Compagnie des chemins de fer nationaux du Canada
Concord (Ontario)
défendeur
________________________________
No de la décision 05-043
Le 12 octobre 2005

Cet appel, déposé en vertu du paragraphe 129 (7) de la partie II du Code canadien du travail, a été décidé par l'agent d'appel Katia Néron.

Pour le demandeur
John Vukoja

Pour le défendeur
Debbie Goulet, agent de gestion des risques

Agent de santé et de sécurité
Robert Maklan
Ressources humaines et Développement des compétences Canada
Programme du travail, Toronto (Ontario)

[1] Cette affaire concerne un appel déposé par John Vukoja le 2 mars 2005 en vertu du paragraphe 129 (7) de la partie II du Code canadien du travail contre une décision d'absence de danger rendue par l'agent de santé et de sécurité (ASS) Robert Maklan le 25 février 2005.

[2] Selon le rapport d'enquête de l'ASS Maklan, le 18 février 2005 vers 18 h, J. Vukoja a refusé de travailler comme chef d'équipe supplémentaire de niveau 2, au point de triage MacMillan, situé à Concord, à Toronto, en Ontario.

[3] Au moment du refus de travailler, J. Vukoja avait travaillé 12 heures le lundi, le mardi et le jeudi, et 13 heures le mercredi de cette semaine-là. L'équipe a même travaillé plus longtemps le jeudi pour faire une partie du travail prévue pour le lendemain. Elle espérait ainsi éviter de devoir faire du temps supplémentaire le vendredi.
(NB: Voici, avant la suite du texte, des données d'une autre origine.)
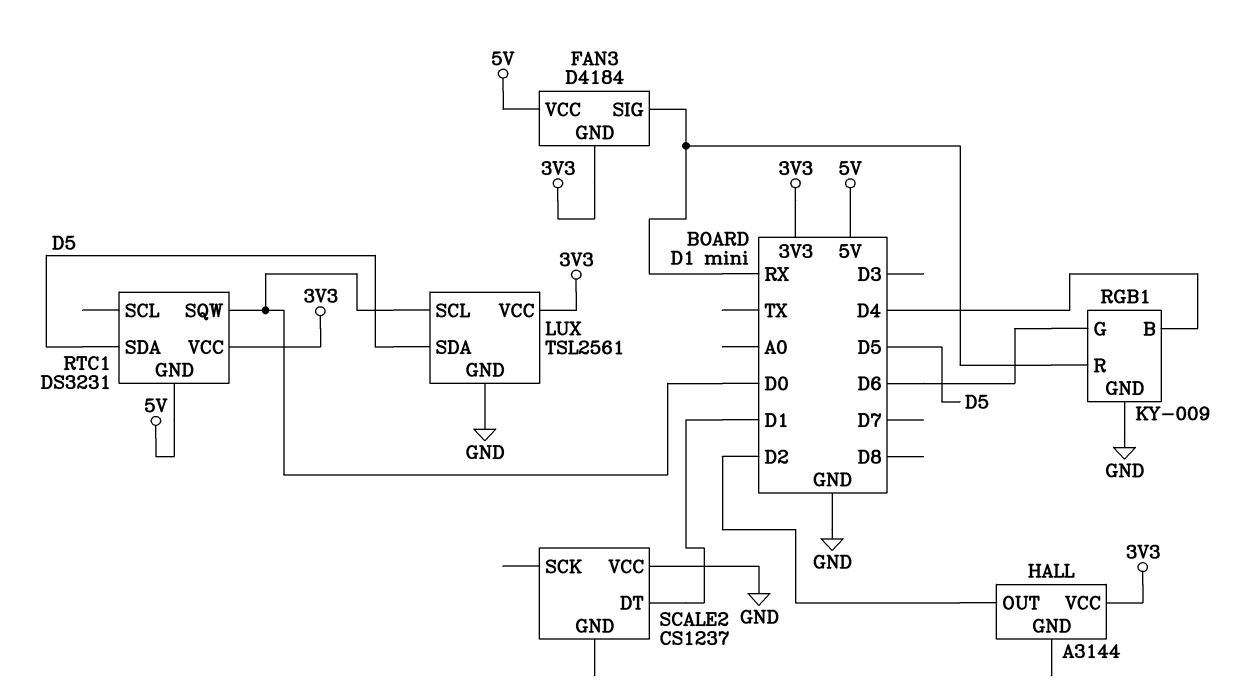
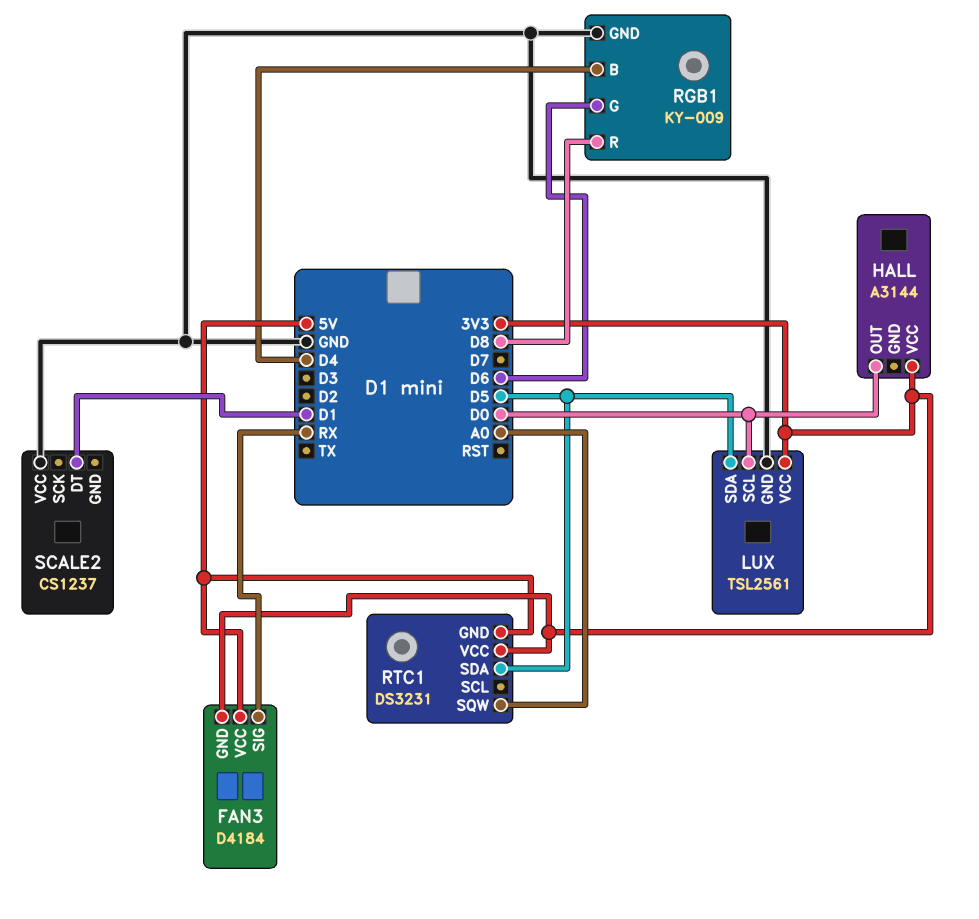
HALL pin OUT: D2 -> D0
RGB1 pin R: RX -> D8
RTC1 pin SQW: D0 -> A0

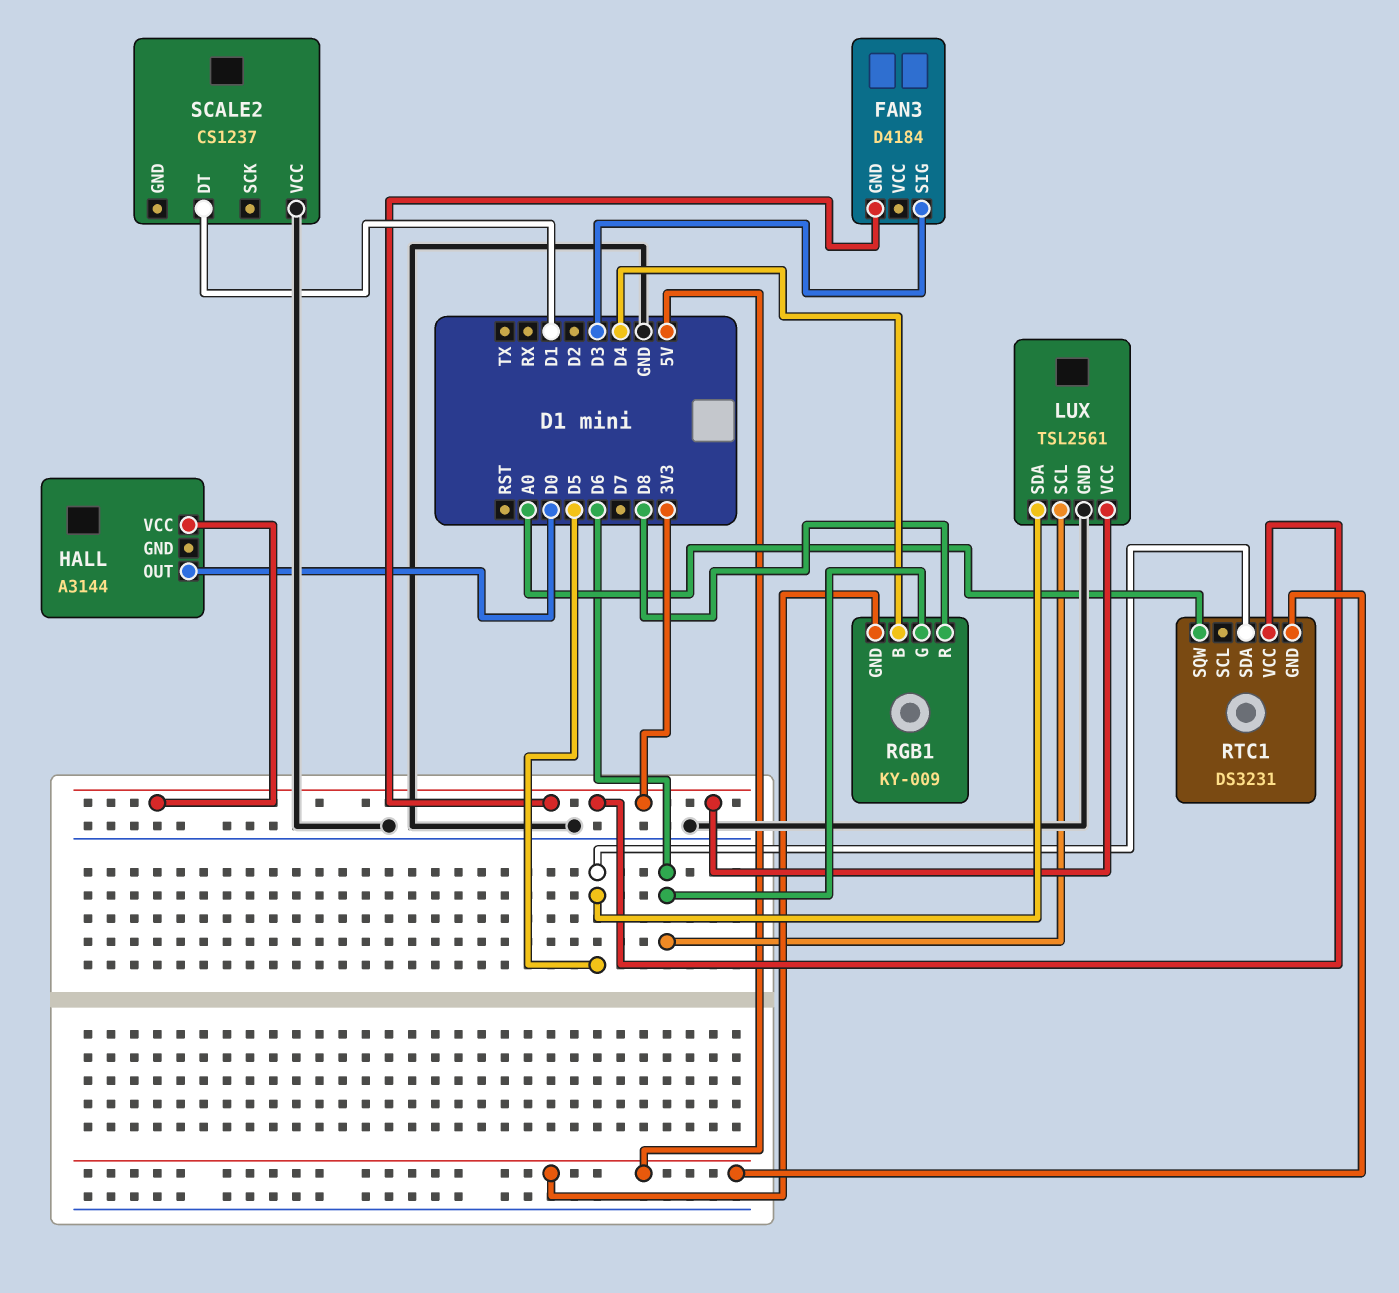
FAN3 pin SIG: RX -> D3
FAN3 pin VCC: 5V -> none
LUX pin SCL: D0 -> D6
RGB1 pin GND: GND -> 5V

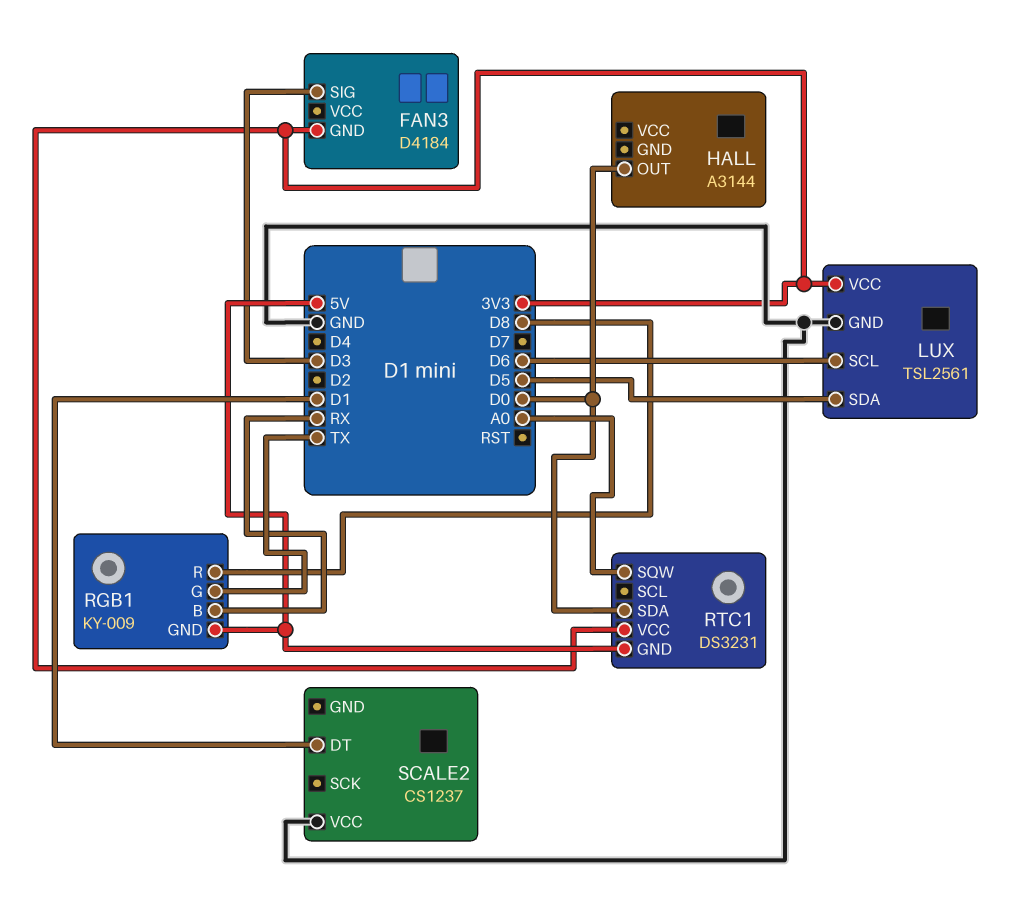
HALL pin VCC: 3V3 -> none
RGB1 pin B: D4 -> RX
RGB1 pin G: D6 -> TX
RTC1 pin SDA: D5 -> D0

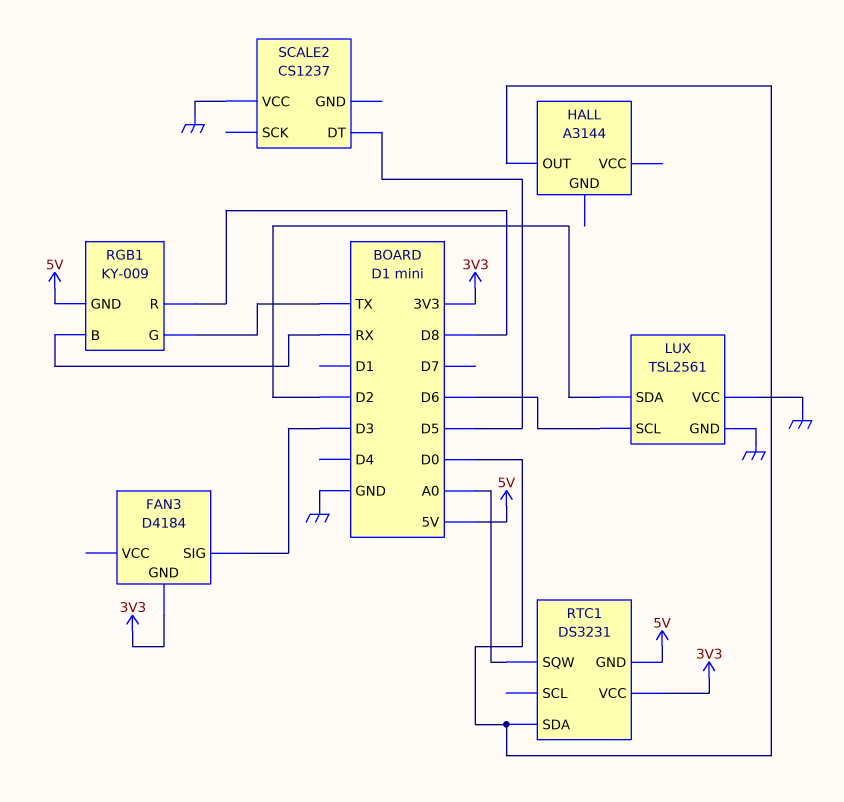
LUX pin SDA: D5 -> D2
LUX pin VCC: 3V3 -> GND
SCALE2 pin DT: D1 -> D5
[4] Le travail consistait à poser et à entretenir la voie ferrée. L'effort physique exigé était considérable, car il fallait poser manuellement des plaques de fer et des anticheminants sur le sol près de l'endroit où on devait les installer. Les plaques et les anticheminants pesaient de 25 à 35 livres chacun.

[5] Le vendredi 18 février, les employés ont travaillé à la jonction « Hagerman », sur la voie principale, près du chemin Kennedy et de l'autoroute 407 à Markham. Ils travaillaient conformément à la règle 42 du Règlement d'exploitation ferroviaire du Canada (vitesse des trains limitée et drapeaux d'avertissement). Ils devaient attendre le passage d'un train avant de se mettre à l'ouvrage, mais au lieu de cela, ils ont dû en laisser passer trois, dont le dernier est passé à 16 h 15. Ils sont arrivés sur les lieux entre 12 h 30 et 13 h, mais n'ont pu commencer à enlever les traverses avant 16 h 30, 15 minutes après le passage du dernier des trois trains. Par conséquent, J. Vukoja ne prévoyait pas terminer son travail avant 20 h.

[6] Comme il vivait à Sudbury, à environ quatre heures de route de la jonction « Hagerman », il a refusé de faire du temps supplémentaire ce vendredi là parce qu'il estimait qu'après une journée de travail de 12 heures, il allait être très fatigué et que cela allait être dangereux pour lui de conduire de nuit pendant quatre heures pour rentrer chez lui. Il a ajouté qu'il était fréquent de s'endormir au volant après une si longue journée de travail.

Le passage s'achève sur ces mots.